VANCOUVER, CANADA.- The Vancouver Art Gallery is planning a major renovation. But the VAG’s cautious approach looks more restrained then that of the Art Gallery of Ontario. "The gallery doesn’t want to get into this whole notion of celebrity architecture," says director Kathleen Bartels. "We’re trying to come up with a solution that fits the ambitions of this city and the gallery. From a design perspective, it has to work as a visual-arts organization." The VAG’s Master Planning Process, which has sputtered on and off for five years, revs into action next month, when the master planning committee will announce which architectural firm it has enlisted to help develop a plan for the kind of building the gallery needs to meet its long-term goals over the next 25 years. The four shortlisted firms, chosen from 23 teams, are: Alsop Architects/Robbie Young + Wright Architects (Toronto and London); Peter Cardew Architects (Vancouver); Machado and Silvetti Associates (Boston); and Michael Maltzan Architecture (L.A.).

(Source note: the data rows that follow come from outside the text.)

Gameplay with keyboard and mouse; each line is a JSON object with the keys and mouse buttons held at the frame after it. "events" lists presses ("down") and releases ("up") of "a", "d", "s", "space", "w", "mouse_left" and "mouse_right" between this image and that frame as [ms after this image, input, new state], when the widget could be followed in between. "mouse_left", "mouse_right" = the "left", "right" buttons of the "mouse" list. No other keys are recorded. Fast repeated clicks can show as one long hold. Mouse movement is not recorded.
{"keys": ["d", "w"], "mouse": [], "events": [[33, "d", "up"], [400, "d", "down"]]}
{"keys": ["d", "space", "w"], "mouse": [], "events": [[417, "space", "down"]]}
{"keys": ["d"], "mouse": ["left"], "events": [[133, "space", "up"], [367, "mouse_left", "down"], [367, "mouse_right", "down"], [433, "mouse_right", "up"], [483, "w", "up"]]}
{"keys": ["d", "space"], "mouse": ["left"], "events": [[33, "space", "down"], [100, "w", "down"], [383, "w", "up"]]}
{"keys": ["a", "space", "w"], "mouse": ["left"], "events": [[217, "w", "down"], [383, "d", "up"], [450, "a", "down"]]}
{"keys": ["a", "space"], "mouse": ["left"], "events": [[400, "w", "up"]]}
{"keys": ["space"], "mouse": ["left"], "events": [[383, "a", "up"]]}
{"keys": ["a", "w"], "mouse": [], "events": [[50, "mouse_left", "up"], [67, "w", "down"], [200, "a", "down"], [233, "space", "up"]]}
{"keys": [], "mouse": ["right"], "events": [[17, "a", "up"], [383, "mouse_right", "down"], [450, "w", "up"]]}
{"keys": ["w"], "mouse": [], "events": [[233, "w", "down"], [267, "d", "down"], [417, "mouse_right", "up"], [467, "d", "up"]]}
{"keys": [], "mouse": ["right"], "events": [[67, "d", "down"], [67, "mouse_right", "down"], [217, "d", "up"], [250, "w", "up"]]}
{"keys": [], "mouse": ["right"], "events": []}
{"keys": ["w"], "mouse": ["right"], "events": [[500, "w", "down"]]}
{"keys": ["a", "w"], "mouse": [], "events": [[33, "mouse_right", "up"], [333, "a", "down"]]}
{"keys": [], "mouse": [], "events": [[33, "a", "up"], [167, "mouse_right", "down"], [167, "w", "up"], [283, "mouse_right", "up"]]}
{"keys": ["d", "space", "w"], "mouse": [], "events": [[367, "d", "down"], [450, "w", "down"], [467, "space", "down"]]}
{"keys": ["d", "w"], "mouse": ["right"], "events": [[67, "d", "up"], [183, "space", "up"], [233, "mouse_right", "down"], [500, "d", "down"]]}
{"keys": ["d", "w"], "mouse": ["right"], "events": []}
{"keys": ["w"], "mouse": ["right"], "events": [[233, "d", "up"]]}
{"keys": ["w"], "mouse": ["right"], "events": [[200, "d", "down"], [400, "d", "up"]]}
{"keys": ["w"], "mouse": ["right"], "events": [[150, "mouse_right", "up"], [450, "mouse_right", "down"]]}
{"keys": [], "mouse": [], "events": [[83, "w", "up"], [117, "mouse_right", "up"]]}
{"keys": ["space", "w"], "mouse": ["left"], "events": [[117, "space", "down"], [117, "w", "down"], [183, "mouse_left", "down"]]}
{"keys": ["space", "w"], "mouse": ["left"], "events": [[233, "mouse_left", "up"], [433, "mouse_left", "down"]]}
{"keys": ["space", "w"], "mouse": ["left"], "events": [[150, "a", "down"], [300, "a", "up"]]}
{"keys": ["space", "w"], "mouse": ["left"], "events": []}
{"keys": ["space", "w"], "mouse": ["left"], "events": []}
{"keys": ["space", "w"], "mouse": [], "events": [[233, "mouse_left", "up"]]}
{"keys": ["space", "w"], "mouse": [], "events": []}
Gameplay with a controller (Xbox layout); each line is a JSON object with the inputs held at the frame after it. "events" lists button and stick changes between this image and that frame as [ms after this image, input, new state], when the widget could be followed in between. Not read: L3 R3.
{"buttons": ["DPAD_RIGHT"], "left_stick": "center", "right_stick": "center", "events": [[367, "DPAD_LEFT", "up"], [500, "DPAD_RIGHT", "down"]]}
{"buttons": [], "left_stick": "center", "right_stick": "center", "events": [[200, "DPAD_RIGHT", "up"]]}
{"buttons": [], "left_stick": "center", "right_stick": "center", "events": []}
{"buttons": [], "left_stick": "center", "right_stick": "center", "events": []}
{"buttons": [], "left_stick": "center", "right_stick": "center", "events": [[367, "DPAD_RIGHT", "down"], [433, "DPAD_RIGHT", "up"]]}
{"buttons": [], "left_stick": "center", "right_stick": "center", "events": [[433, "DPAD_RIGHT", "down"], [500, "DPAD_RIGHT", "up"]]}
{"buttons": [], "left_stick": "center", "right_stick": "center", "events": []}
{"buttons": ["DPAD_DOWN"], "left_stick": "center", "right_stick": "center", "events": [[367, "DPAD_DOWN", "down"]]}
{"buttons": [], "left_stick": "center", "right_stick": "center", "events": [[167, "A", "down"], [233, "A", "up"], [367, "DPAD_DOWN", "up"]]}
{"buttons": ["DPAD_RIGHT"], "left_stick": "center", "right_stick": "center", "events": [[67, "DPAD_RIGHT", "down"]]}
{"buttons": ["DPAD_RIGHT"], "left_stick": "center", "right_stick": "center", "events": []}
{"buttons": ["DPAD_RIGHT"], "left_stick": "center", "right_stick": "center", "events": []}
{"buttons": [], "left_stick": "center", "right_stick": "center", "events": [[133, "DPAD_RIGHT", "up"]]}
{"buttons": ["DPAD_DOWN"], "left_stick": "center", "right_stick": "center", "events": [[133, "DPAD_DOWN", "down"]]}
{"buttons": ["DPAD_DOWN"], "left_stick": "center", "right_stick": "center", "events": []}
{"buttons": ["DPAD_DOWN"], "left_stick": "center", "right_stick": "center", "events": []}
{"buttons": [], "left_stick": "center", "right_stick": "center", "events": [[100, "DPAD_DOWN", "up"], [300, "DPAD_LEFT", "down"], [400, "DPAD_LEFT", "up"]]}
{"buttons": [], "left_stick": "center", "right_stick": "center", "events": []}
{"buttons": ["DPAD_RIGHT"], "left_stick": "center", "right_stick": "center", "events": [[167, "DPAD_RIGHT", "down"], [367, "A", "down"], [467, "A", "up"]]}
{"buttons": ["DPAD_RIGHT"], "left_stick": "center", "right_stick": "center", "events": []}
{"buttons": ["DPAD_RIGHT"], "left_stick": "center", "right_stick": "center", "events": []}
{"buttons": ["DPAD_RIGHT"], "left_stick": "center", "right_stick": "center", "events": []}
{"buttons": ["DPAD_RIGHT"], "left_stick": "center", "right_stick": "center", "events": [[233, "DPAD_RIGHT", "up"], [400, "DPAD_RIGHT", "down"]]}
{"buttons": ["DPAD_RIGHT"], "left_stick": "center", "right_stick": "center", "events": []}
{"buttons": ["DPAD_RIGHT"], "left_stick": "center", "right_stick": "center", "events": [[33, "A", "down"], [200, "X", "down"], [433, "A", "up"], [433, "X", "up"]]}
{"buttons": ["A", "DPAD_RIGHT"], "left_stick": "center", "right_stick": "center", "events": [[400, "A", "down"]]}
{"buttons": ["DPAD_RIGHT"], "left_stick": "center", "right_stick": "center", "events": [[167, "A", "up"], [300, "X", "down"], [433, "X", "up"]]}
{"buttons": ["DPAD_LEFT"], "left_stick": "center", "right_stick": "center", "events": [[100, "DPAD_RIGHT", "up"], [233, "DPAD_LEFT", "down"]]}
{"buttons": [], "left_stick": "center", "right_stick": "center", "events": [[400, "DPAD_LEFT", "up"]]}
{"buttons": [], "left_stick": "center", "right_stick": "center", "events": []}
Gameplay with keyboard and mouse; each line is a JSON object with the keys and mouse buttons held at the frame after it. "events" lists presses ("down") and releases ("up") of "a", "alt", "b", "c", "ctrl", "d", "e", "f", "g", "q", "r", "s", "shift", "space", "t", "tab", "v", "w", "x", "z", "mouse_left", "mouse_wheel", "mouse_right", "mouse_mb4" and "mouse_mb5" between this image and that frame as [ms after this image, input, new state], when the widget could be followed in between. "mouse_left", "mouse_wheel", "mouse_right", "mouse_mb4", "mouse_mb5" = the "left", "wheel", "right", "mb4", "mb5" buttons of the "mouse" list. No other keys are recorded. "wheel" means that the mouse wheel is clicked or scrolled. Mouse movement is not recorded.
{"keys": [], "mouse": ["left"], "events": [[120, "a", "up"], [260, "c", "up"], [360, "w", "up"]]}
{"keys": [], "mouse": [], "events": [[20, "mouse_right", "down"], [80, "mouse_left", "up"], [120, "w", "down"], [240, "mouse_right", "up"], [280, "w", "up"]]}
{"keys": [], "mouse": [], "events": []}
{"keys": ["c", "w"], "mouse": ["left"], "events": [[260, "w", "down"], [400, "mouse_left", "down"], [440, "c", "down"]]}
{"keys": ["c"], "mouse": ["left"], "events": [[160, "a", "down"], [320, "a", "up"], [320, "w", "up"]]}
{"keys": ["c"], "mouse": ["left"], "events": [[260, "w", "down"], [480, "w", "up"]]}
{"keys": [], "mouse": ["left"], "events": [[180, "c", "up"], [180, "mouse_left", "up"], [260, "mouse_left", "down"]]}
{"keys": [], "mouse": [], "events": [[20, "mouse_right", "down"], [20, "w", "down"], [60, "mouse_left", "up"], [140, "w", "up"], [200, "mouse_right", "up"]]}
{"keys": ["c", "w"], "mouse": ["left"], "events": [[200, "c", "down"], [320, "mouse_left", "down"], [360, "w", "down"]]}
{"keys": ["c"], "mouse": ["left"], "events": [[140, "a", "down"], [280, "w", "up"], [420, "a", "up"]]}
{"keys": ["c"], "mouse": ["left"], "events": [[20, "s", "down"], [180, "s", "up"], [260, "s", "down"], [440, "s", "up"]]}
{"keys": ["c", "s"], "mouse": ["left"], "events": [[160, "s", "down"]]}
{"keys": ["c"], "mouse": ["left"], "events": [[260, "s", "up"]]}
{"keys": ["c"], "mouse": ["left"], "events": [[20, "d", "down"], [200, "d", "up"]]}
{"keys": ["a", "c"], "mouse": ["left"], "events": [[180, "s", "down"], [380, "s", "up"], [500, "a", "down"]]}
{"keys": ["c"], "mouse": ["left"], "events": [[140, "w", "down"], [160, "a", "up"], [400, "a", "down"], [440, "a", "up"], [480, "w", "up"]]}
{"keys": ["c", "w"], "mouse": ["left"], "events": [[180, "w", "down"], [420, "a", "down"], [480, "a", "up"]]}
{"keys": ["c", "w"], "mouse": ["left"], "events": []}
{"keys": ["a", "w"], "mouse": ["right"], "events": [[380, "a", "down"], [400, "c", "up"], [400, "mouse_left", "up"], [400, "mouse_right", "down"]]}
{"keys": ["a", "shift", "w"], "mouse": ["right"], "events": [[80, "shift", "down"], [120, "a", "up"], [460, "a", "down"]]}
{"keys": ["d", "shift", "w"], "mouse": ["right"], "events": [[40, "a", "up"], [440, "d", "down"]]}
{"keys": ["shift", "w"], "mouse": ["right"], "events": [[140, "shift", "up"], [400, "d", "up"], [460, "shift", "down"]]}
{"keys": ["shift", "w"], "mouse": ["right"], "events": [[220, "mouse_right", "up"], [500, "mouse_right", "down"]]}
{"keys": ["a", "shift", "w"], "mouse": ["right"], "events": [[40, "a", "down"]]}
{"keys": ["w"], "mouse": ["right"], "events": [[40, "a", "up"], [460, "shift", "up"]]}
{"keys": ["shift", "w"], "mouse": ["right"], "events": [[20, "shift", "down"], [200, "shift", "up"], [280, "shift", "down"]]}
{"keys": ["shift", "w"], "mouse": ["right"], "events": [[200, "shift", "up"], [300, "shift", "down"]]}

The chosen firm will not be proposing a detailed architectural design. That competition will be dealt with next year. This first phase, which is expected to continue for eight months to a year and cost $400,000, will begin with a thorough inspection of the gallery. The final document will address the major issue of whether the gallery should expand on its current site in an old downtown courthouse or relocate. In 1983, the gallery moved into the converted courthouse. With hotels on every side, the business district two blocks away and pedestrian traffic all around, the gallery couldn’t ask for better visibility. "We would love to stay here," says Bartels. "We’re fortunate to have such an amazing location." That said, the neo-classical revival-style building, designed by Francis Rattenbury in 1907, hasn’t done much to boost the gallery’s identity. "It doesn’t speak art gallery," Bartels says of the stone building with its imposing Corinthian columns and sentry lions. "And it doesn’t speak contemporary art either. When people come to the city, they say, ’What is this place? Is it a gallery? Is it a court house or some other government building?."

The gallery has 40,000 square feet of exhibition space clustered on four floors that spiral around a central rotunda. It is the fifth largest gallery in the country, has a permanent collection of more than 8,000 works worth $100-million. But right now there isn’t enough space to show the permanent collection, which includes extensive holdings of Emily Carr and of conceptual photography. The storage vault is full to the point that the collection is in danger of being damaged. And the Annex, added on the Hornby Street side in 1912, needs to be upgraded to meet modern seismic standards. The building has no theatre or large gathering space, and limited room for public programs. It also needs new escalators, elevators and upgrades to the heating, ventilation and air-conditioning systems.